Myra Melford Wins $75,000 Alpert Award in the Arts

Myra Melford - Photo by Valerie Truchhia

Myra Melford – Photo by Valerie Truchhia

Myra Melford has been named one of five 2012 winners of the 18th annual Alpert Award in the Arts. The award, which “recognizes past performance and future promise,” includes a prize of $75,000. In addition to Melford, the 2012 winners are Nora Chipaumire (dance), Eisa Davis (theatre), Kevin Everson, (film/video), and Michael Smith (visual arts).

Herb Alpert, the legendary musician and artist who created the Herb Alpert Foundation with his wife Lani Hall and gave the first Alpert Award in the Arts in 1995, says, “All of this year’s winners represent the essence of the Alpert Award. They take aesthetic, intellectual and political risks, and challenge worn-out conventions. They’re unafraid of the unknown.”

According to Irene Borger, director of the Alpert Award in the Arts, Melford has been honored with the award “for her ascending and expansive trajectory, and great, generous musical mind.
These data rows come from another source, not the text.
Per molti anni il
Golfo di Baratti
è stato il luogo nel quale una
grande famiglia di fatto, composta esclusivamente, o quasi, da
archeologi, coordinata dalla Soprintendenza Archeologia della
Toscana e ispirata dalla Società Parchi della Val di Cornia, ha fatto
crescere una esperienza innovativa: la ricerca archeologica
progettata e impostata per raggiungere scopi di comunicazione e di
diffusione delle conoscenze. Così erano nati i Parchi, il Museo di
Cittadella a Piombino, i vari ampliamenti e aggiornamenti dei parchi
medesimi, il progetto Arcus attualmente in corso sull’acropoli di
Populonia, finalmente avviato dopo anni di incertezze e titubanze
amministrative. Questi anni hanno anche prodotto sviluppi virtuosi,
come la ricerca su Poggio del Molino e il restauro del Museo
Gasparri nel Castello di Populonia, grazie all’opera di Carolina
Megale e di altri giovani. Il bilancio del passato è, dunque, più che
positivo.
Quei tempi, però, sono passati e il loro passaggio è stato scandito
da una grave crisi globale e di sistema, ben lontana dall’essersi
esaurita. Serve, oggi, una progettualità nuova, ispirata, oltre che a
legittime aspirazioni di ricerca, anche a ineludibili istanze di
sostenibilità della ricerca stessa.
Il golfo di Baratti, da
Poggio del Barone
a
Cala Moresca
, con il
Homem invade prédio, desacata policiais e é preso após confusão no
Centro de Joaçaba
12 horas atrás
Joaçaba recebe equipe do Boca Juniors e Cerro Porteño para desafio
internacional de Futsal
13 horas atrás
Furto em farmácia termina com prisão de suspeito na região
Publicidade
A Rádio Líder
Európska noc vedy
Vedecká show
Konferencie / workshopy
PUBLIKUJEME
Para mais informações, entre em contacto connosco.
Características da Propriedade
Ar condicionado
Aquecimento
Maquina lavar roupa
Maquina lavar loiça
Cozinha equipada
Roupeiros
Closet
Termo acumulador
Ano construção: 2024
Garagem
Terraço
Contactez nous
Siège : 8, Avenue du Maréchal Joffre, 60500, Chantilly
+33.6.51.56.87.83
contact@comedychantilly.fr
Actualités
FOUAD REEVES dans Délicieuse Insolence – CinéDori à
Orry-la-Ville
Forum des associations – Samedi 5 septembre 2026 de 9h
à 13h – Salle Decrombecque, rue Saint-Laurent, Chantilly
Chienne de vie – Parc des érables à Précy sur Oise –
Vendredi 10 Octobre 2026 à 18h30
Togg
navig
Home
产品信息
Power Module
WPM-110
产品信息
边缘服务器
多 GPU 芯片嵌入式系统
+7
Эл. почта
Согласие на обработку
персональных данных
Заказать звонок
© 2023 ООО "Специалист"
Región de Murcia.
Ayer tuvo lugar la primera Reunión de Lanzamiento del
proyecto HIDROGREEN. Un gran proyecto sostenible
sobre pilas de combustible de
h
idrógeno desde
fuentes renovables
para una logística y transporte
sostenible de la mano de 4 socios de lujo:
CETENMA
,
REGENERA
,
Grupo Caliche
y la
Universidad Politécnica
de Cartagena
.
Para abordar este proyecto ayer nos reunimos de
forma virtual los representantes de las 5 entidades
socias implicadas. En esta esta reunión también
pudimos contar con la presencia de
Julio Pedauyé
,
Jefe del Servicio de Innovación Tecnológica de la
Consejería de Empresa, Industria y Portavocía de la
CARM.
They celebrate her willingness to dive into the deep end of the pool and her ability to take multiple musical traditions into another sphere.”

This year’s panelists include Alma Guillermoprieto, contributor to The New Yorker; Romi Crawford, Associate Professor, The School of the Art Institute of Chicago; David Wessel, Professor of Music and Director, Center for New Music and Audio Technologies at University of California, Berkeley; Daniel Alexander Jones, Head of the Playwriting Program; Acting and Theatre History Faculty, Fordham University; and David Joselit, Carnegie Professor, History of Art, Yale University.

The Alpert Award in the Arts recipients will receive their awards at a brunch today at the Herb Alpert Foundation in Santa Monica.